When is the Right Time to Leave Your NFP Board Position?July 23, 2014
What factors are most important to your Board position and guidance on determining if it’s still the right fit.
There are plenty of articles written and many reasons why you should consider joining a nonprofit board, yet many help you to identify the warning signs of when it might be the best time for you to surrender your board position and volunteer your time elsewhere. This blog will help you to identify some situations which, if they exist, should cause you to consider whether remaining on a board is the right decision for you.
Organizations evolve over time and the organization you joined as a Board member years ago may be very different today. Occasionally you should take a step back and evaluate whether the organization’s values and activities are still consistent with your personal values. If they are not, you may want to either try to move the organization back to where it once was, or consider parting ways.
It is absolutely appropriate to vote with your conscience on all Board votes. However, after the vote, all Board members must support the majority decision and proceed along the selected path with a united front. If you are unable to support the organization when a board action is taken contrary to your vote, you should consider resigning. Supporting the majority decision is one of the basic and most important fundamentals of holding a Board position. If that is not possible for you, you may need to look into alternative organizations.
If you (and other board members) are not informed about the organization’s current activities and its mission-oriented results or the performance of the chief executive, this is an organization which is likely no longer being run by the board. If, after making an effort to change the situation or make right of an issue, you should consider resigning from the Board. Continuing to participate in an ineffective board only reinforces the ineffective behavior.
Another example of an ineffective board is one that does not receive and review the organization’s financials on a regular basis. Financial resources are what allow the organization to address its programmatic mission. Board oversight of the financial picture is critical. Likewise if you don’t spend a significant amount of time thinking about whether the organization is effective at advancing its mission and how the organization could be more effective at advancing its mission, you (and the rest of the board) are probably becoming more and more disconnected from the organization.
Among the more obvious reasons for leaving a board position is that you recognize that you’re serving more for personal benefit than for the public benefit. Remember, your position on a not-for-profit board is as a representative of the public – the public that has granted tax-exempt status to this organization because that public values the organization’s tax-exempt mission and has entrusted the board members with keeping the organization focused on that mission. Also, if you have a material financial interest in a transaction with the organization that would be damaging or embarrassing if known by the public, it is time to sever your ties with the organization.

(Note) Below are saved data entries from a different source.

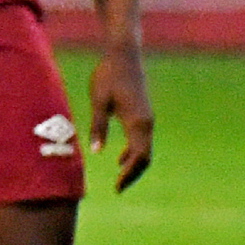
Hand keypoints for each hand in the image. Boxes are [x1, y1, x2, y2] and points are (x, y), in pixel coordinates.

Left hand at [88, 43, 154, 190]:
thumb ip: (98, 126)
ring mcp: (147, 118)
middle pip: (145, 156)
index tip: (118, 186)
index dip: (129, 173)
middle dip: (133, 174)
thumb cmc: (108, 76)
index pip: (139, 155)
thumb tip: (97, 152)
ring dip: (133, 164)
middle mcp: (147, 122)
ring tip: (119, 180)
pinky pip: (142, 139)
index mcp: (137, 121)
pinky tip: (119, 159)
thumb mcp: (98, 101)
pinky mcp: (143, 113)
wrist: (124, 55)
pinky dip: (133, 152)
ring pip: (145, 148)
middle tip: (118, 189)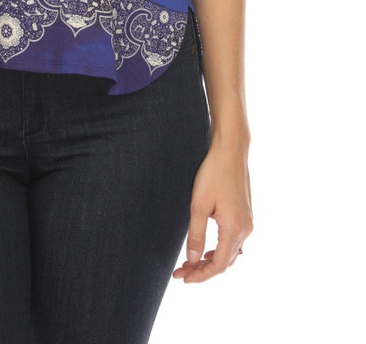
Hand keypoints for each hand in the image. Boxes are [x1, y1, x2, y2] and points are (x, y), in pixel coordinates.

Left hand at [173, 142, 252, 283]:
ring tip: (191, 263)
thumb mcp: (198, 205)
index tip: (183, 278)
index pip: (218, 265)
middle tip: (181, 272)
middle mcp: (245, 229)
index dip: (200, 275)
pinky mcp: (246, 215)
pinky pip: (234, 241)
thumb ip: (196, 235)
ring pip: (230, 253)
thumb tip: (192, 260)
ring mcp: (248, 222)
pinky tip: (208, 249)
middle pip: (225, 262)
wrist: (230, 151)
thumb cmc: (213, 174)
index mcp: (234, 229)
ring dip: (211, 260)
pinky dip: (220, 249)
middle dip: (202, 270)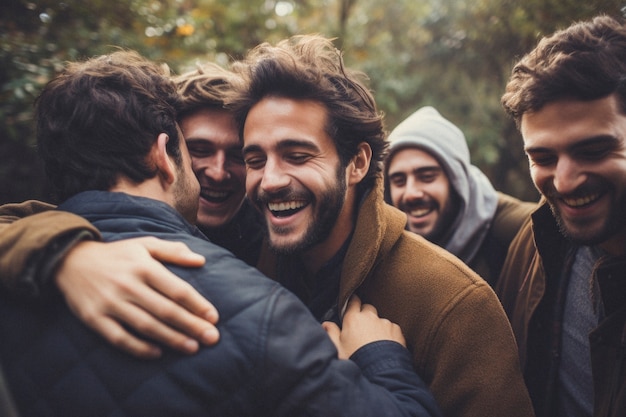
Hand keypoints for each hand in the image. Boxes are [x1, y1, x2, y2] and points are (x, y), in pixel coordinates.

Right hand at [55, 237, 219, 358]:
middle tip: (212, 338)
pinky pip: (119, 337)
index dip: (197, 304)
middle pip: (165, 310)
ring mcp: (110, 303)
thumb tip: (201, 260)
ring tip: (192, 348)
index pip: (177, 289)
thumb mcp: (144, 245)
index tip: (214, 317)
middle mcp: (128, 284)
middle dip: (191, 325)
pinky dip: (138, 348)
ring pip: (146, 326)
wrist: (69, 260)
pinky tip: (157, 353)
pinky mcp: (94, 318)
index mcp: (143, 266)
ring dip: (171, 339)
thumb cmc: (117, 254)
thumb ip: (173, 251)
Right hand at [322, 295, 405, 358]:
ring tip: (375, 342)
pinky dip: (389, 334)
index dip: (352, 302)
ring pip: (380, 320)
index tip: (352, 305)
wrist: (380, 372)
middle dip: (365, 315)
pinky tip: (386, 346)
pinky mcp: (397, 331)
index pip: (353, 302)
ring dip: (377, 326)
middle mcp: (370, 317)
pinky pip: (392, 328)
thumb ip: (331, 333)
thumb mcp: (337, 348)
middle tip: (361, 329)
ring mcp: (385, 323)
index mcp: (353, 319)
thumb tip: (325, 324)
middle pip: (367, 308)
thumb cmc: (356, 360)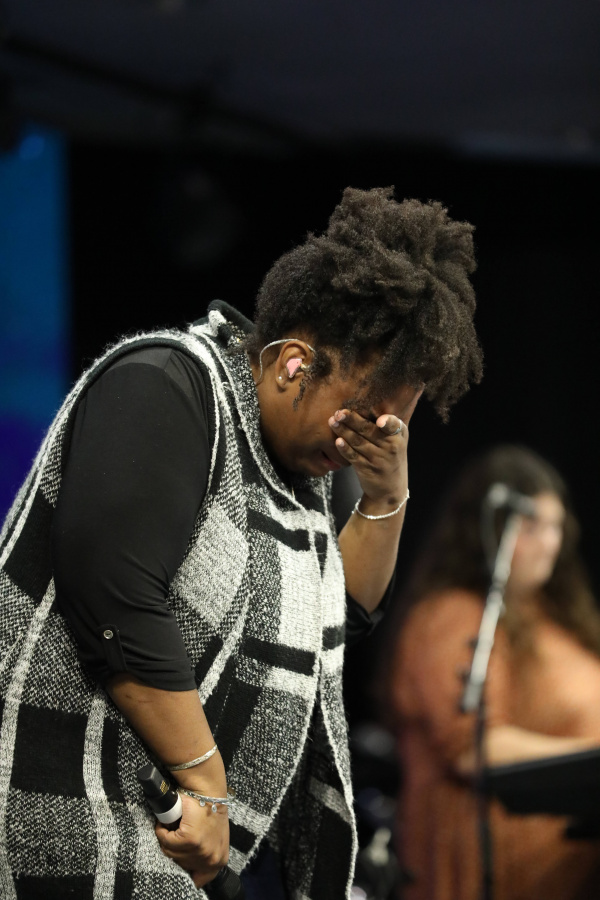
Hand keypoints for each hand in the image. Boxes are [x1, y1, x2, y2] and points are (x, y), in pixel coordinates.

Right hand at [155, 792, 229, 887]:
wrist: (208, 791)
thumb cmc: (209, 810)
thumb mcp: (214, 838)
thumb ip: (206, 853)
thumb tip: (190, 869)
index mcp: (219, 861)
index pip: (198, 880)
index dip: (188, 870)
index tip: (182, 857)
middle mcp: (212, 860)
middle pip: (180, 864)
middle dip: (175, 849)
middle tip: (177, 833)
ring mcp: (201, 851)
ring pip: (171, 853)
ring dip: (167, 839)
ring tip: (172, 827)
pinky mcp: (190, 840)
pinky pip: (166, 842)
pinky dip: (162, 832)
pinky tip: (166, 823)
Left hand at [328, 385, 422, 507]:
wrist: (390, 489)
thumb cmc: (390, 457)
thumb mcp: (397, 440)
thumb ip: (387, 423)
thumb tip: (366, 400)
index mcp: (399, 435)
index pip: (394, 426)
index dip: (388, 423)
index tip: (379, 421)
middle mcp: (391, 447)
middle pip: (369, 431)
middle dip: (353, 420)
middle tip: (339, 412)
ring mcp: (379, 460)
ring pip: (359, 443)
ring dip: (344, 431)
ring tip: (332, 421)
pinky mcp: (367, 469)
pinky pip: (354, 457)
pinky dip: (345, 449)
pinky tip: (337, 441)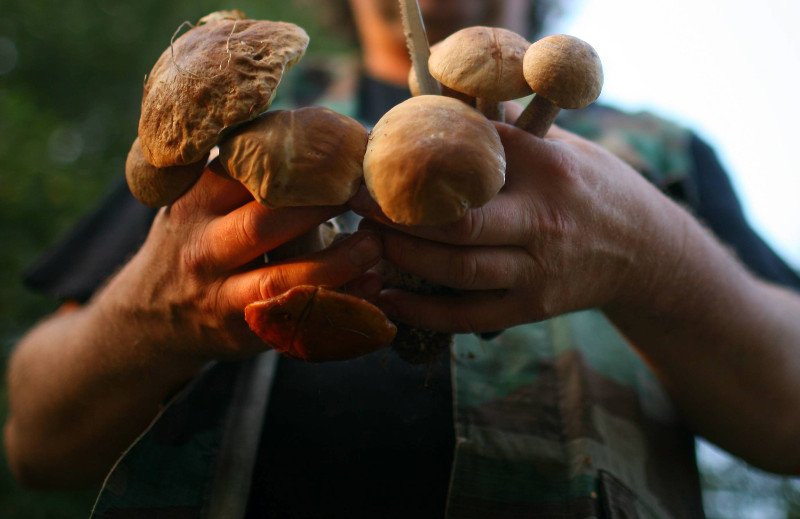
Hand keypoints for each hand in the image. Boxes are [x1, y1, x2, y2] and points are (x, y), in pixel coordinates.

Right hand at [102, 161, 383, 359]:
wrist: (152, 315)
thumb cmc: (197, 241)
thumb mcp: (203, 200)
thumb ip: (248, 173)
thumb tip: (328, 132)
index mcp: (198, 199)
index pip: (247, 171)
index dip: (302, 162)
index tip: (345, 153)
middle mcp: (204, 246)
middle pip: (265, 221)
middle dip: (323, 206)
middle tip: (366, 195)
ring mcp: (220, 293)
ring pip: (283, 277)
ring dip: (339, 261)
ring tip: (374, 243)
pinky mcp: (242, 331)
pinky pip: (296, 317)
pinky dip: (341, 302)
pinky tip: (372, 287)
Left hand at [351, 123, 678, 332]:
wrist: (644, 250)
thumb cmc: (590, 189)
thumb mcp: (560, 148)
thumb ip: (507, 133)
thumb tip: (442, 110)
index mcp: (547, 170)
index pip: (472, 161)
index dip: (417, 163)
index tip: (377, 162)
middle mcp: (543, 221)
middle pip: (457, 222)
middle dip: (398, 215)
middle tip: (358, 205)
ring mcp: (538, 270)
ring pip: (458, 270)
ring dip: (404, 257)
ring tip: (370, 244)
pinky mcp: (532, 308)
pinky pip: (468, 315)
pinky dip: (423, 312)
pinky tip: (388, 299)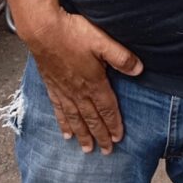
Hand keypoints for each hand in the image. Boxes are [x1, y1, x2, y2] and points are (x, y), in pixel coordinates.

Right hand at [21, 8, 142, 154]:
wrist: (43, 30)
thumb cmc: (73, 33)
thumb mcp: (103, 41)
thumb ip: (121, 57)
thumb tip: (139, 70)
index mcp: (93, 82)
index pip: (107, 108)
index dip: (114, 124)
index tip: (118, 139)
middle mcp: (78, 91)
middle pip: (92, 118)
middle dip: (101, 135)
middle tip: (106, 152)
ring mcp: (63, 90)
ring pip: (75, 118)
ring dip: (83, 134)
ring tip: (86, 149)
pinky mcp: (52, 86)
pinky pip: (59, 111)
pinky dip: (63, 123)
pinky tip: (65, 132)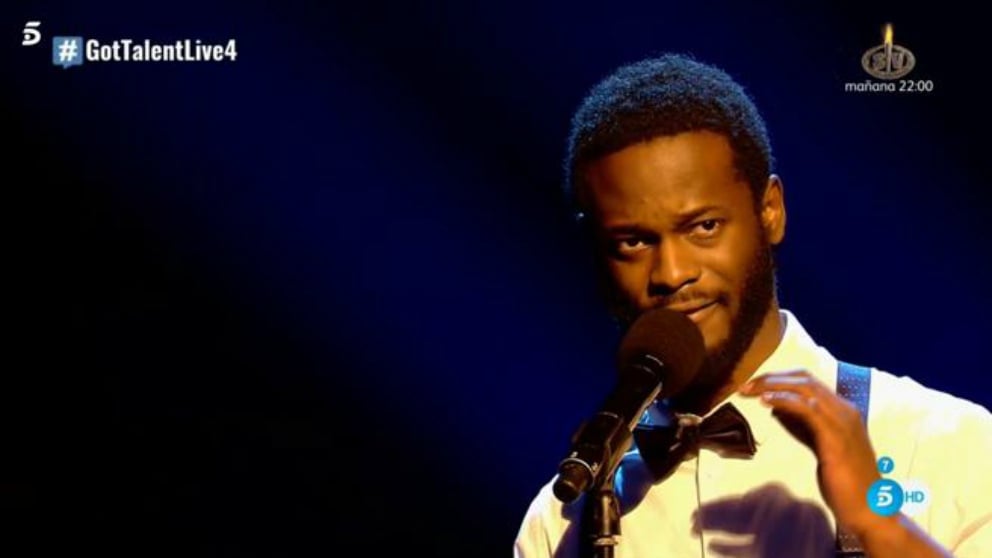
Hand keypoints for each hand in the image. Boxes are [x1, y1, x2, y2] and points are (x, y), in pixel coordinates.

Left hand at [738, 369, 880, 534]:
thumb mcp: (819, 446)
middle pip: (805, 378)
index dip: (779, 378)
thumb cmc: (844, 481)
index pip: (809, 381)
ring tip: (749, 390)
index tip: (754, 385)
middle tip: (746, 385)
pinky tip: (766, 402)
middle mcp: (845, 410)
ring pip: (806, 388)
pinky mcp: (836, 437)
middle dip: (772, 378)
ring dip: (773, 385)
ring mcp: (843, 421)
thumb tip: (775, 408)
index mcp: (842, 411)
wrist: (869, 508)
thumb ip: (801, 426)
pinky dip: (784, 400)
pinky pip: (808, 408)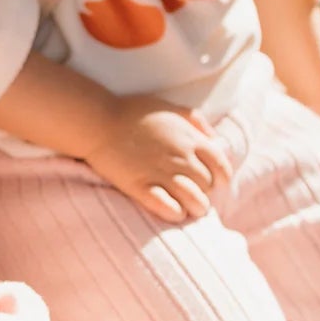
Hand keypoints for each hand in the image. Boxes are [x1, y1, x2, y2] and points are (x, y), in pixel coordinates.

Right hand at [80, 97, 234, 222]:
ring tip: (188, 209)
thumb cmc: (133, 113)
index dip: (220, 179)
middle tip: (194, 196)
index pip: (221, 167)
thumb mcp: (170, 107)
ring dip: (195, 208)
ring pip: (194, 200)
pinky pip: (168, 208)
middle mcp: (181, 157)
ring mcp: (161, 173)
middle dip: (205, 193)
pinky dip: (175, 213)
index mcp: (190, 139)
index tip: (213, 183)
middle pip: (207, 186)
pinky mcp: (141, 187)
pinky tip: (172, 211)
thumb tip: (214, 138)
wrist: (98, 122)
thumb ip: (195, 120)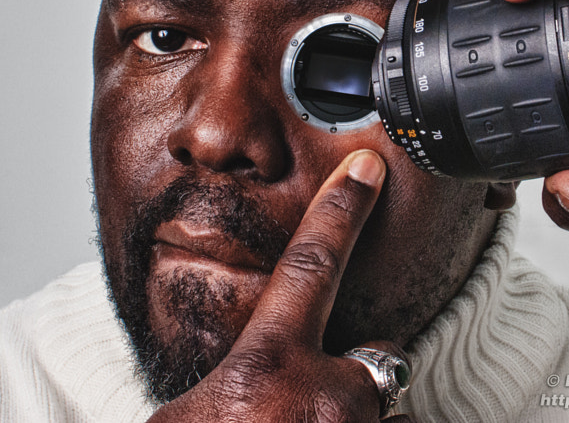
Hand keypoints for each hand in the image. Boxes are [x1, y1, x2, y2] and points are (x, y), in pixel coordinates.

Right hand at [147, 150, 414, 421]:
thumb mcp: (183, 417)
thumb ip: (230, 381)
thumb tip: (245, 384)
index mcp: (264, 369)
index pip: (311, 265)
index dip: (342, 210)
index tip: (367, 170)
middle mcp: (323, 399)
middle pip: (376, 358)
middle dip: (355, 376)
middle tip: (309, 411)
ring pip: (384, 411)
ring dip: (351, 420)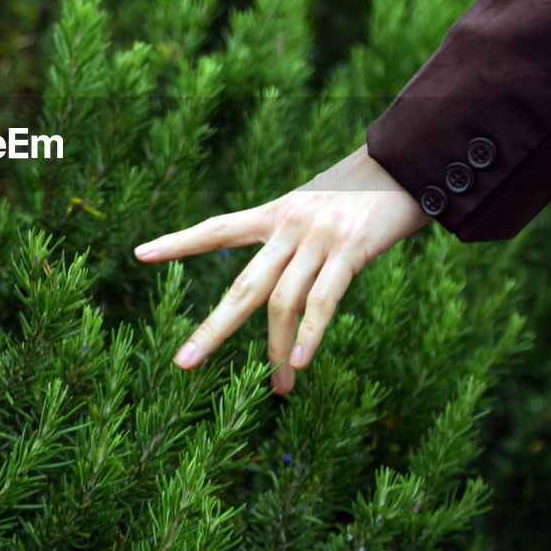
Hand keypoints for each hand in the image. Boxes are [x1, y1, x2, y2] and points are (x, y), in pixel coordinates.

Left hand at [133, 143, 431, 393]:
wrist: (410, 162)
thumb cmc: (364, 193)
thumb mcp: (316, 207)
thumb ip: (292, 240)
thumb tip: (280, 286)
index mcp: (275, 213)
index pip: (216, 228)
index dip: (178, 242)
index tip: (140, 254)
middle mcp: (289, 225)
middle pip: (242, 285)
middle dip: (212, 328)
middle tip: (183, 363)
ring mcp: (318, 238)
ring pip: (282, 302)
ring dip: (276, 350)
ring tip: (278, 388)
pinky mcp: (350, 249)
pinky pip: (324, 299)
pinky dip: (310, 333)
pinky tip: (299, 362)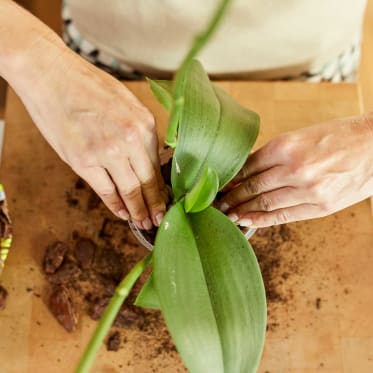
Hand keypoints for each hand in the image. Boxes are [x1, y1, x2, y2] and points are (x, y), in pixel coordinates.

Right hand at [3, 37, 166, 229]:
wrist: (50, 74)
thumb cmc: (87, 86)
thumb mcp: (126, 103)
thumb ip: (139, 131)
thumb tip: (147, 158)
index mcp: (144, 124)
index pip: (158, 165)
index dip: (161, 187)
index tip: (165, 200)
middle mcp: (130, 140)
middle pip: (147, 182)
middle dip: (154, 205)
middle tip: (158, 220)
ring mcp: (107, 152)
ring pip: (130, 191)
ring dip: (137, 210)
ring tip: (143, 222)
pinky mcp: (83, 161)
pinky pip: (106, 191)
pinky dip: (115, 205)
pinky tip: (122, 213)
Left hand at [218, 115, 372, 226]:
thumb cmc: (338, 136)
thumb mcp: (302, 136)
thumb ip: (274, 154)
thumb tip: (248, 169)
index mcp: (287, 146)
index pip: (248, 166)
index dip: (231, 177)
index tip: (220, 184)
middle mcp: (295, 169)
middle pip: (253, 187)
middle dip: (231, 196)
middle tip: (216, 203)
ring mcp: (308, 190)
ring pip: (265, 204)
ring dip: (243, 210)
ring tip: (227, 214)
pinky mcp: (321, 206)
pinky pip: (284, 216)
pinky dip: (262, 220)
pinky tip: (247, 221)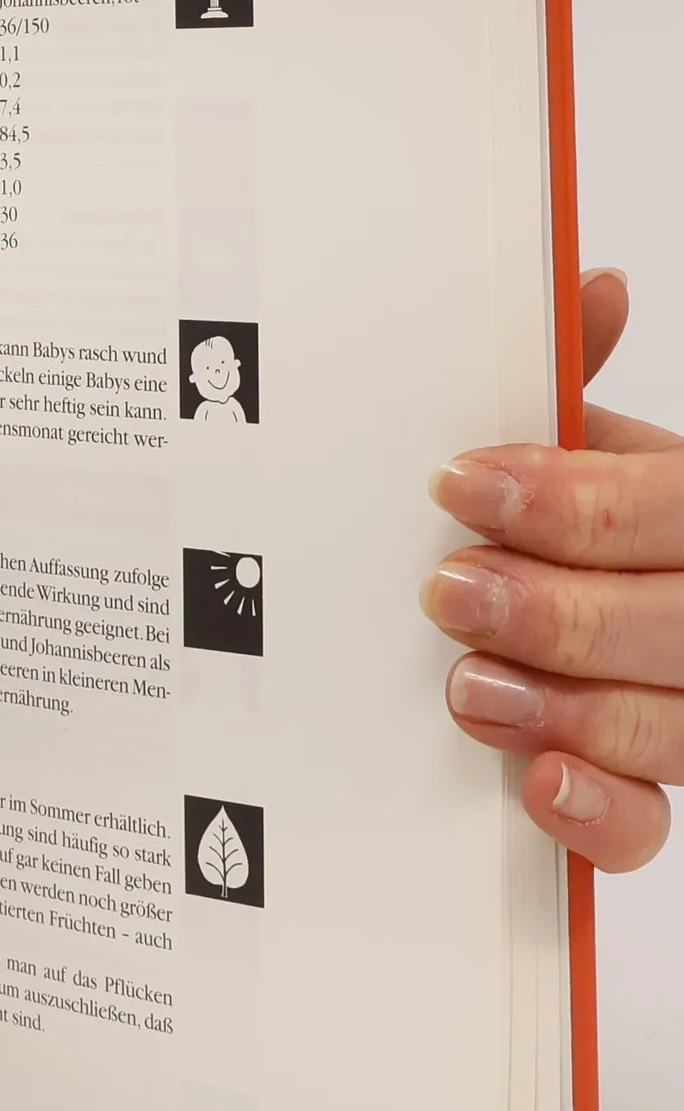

In more than one instance above, we mentioned working to change the board’s activities back to what they should be. In doing this, however, if you find yourself unable to work collaboratively with the other board members in a productive manner, it probably does not make much sense for you to continue your efforts. It certainly is not easy to resign from an organization which you joined and worked so hard and for so long to improve. However, sometimes, needed change will only come about when you emphasize your position or feelings and take action to correct them.